Coronavirus a Bergamo

Il Coronavirus a Bergamo ha causato uno scenario agghiacciante. I numeri dei bollettini sono cresciuti vertiginosamente in pochissimo tempo e non sembrano volersi arrestare.

Sono i dati a parlare e il Gruppo Mazza di Castelli Calepio (BG), realtà aziendale attiva nel settore della gomma e della plastica, lo sa bene.

La proprietà ha agito in un’ottica di salvaguardia della salute sin dal primo giorno dell’emergenza coronavirus a Bergamo, dando in dotazione ai propri lavoratori i dispositivi di protezione individuale, bloccando le trasferte in Italia e all’estero, vietando l’accesso a fornitori e clienti, ma soprattutto acquistando uno stock di test sierologici, su segnalazione del medico competente dell’azienda, Fortunato Custureri.

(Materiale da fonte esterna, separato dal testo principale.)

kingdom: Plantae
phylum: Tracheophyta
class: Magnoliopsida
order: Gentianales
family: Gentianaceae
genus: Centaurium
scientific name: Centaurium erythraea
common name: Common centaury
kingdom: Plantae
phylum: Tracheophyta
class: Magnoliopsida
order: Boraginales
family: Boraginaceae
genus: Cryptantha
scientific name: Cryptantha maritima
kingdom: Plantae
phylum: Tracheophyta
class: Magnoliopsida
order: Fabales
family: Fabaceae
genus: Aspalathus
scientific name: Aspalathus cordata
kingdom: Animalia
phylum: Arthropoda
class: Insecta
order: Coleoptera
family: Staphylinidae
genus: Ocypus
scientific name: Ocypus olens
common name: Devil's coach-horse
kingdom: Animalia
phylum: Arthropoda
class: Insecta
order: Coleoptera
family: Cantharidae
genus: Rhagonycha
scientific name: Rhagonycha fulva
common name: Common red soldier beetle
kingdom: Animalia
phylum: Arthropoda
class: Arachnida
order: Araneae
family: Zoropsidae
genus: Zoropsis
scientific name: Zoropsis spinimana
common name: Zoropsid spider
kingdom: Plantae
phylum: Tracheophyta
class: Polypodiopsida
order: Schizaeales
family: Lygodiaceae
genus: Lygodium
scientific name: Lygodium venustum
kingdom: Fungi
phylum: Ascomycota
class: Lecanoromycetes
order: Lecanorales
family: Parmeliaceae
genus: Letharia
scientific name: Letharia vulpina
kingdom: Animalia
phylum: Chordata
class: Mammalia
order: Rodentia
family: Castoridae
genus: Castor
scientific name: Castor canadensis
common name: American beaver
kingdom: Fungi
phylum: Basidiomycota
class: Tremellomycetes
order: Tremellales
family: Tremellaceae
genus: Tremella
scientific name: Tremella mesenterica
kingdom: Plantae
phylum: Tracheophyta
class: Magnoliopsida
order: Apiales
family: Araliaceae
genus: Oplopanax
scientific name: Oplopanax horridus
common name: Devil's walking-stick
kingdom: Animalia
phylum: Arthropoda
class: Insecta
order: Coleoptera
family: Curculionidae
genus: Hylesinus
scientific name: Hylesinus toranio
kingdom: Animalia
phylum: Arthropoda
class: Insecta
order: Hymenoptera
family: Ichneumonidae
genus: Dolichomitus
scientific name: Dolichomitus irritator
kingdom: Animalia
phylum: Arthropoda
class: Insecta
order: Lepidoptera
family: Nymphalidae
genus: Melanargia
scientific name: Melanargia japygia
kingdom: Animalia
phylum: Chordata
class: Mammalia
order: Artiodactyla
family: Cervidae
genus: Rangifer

Ad inizio aprile, spiega l’amministratore delegato dell’azienda, Fioroni, il Gruppo Mazza ha sottoposto i propri dipendenti ai test sierologici su base volontaria.

L’esito? 1 lavoratore su 5 è risultato positivo al test, cioè circa il 18% della forza lavoro complessiva.

Un numero che fa rabbrividire e un risultato scioccante per molti. Infatti,  la maggioranza non aveva mostrato alcun malessere solo una piccola parte aveva accusato i sintomi di una lieve influenza.

Tuttavia, è necessaria una specificazione. Il test proposto ai propri lavoratori dal Gruppo Mazza è un test sierologico su membrana. La risposta si ottiene nel giro di una quindicina di minuti, in seguito al prelievo di qualche goccia di sangue dal polpastrello. Si tratta di una versione “rapida” del test sierologico, che si differenzia notevolmente dal test sierologico su prelievo venoso, come chiarisce il presidente del Consiglio Superiore di Sanità, Franco Locatelli, qui.




Il test sierologico serve a determinare se si è entrati in contatto con il virus, ricercando gli anticorpi prodotti dal sistema immunitario in seguito ad una possibile pregressa esposizione. È un test che diagnostica la presenza o meno di anticorpi, ma non certifica, poi, la guarigione.

Nonostante questa versione del test non sia troppo affidabile, i numeri che ne risultano sono spaventosi. Così come lo sono in tutta la provincia di Bergamo.

È il sindaco della città, Giorgio Gori, ospite a Che Tempo Che Fa, a provare a dedurre una cifra approssimativa dei contagi in provincia. Il primo cittadino constata la differenza tra il numero di decessi a causa del coronavirus a Bergamo dichiarati alla fine del mese di marzo e il numero di decessi accertati dagli uffici anagrafe della provincia.

Applicando un indice di mortalità dell’1,5% si può stimare un numero di contagiati al di sopra dei 300 000 e questo numero cresce se si applica un indice di mortalità più basso (ad esempio, diventano 450 000 contagiati se si applica un indice pari all’1%).

“Stiamo parlando di una cifra molto elevata, quasi il 50% della popolazione”

Il sindaco aveva già sostenuto che per ogni deceduto a causa del coronavirus a Bergamo ce ne fossero almeno altri tre, deceduti tra le mura di casa e senza essere stati sottoposti al test. Un dato che fa rabbrividire.

E anche se la chiesa del Cimitero Monumentale si svuota, finalmente, dopo oltre 40 giorni, l’immagine dei camion dell’esercito che in fila lasciano la città è scolpita nei cuori e nelle menti dei bergamaschi. E anche se la pressione sugli ospedali diminuisce, la paura non cessa di farsi sentire e con essa crescono gli interrogativi e il senso di rabbia dei cittadini, causando le reazioni emotive più svariate: si sarebbe potuto fare di più? Si sarebbe potuto fare meglio?

Interrogativi aperti e che forse resteranno tali. Nel frattempo la città piange i suoi morti in silenzio. Un silenzio assordante.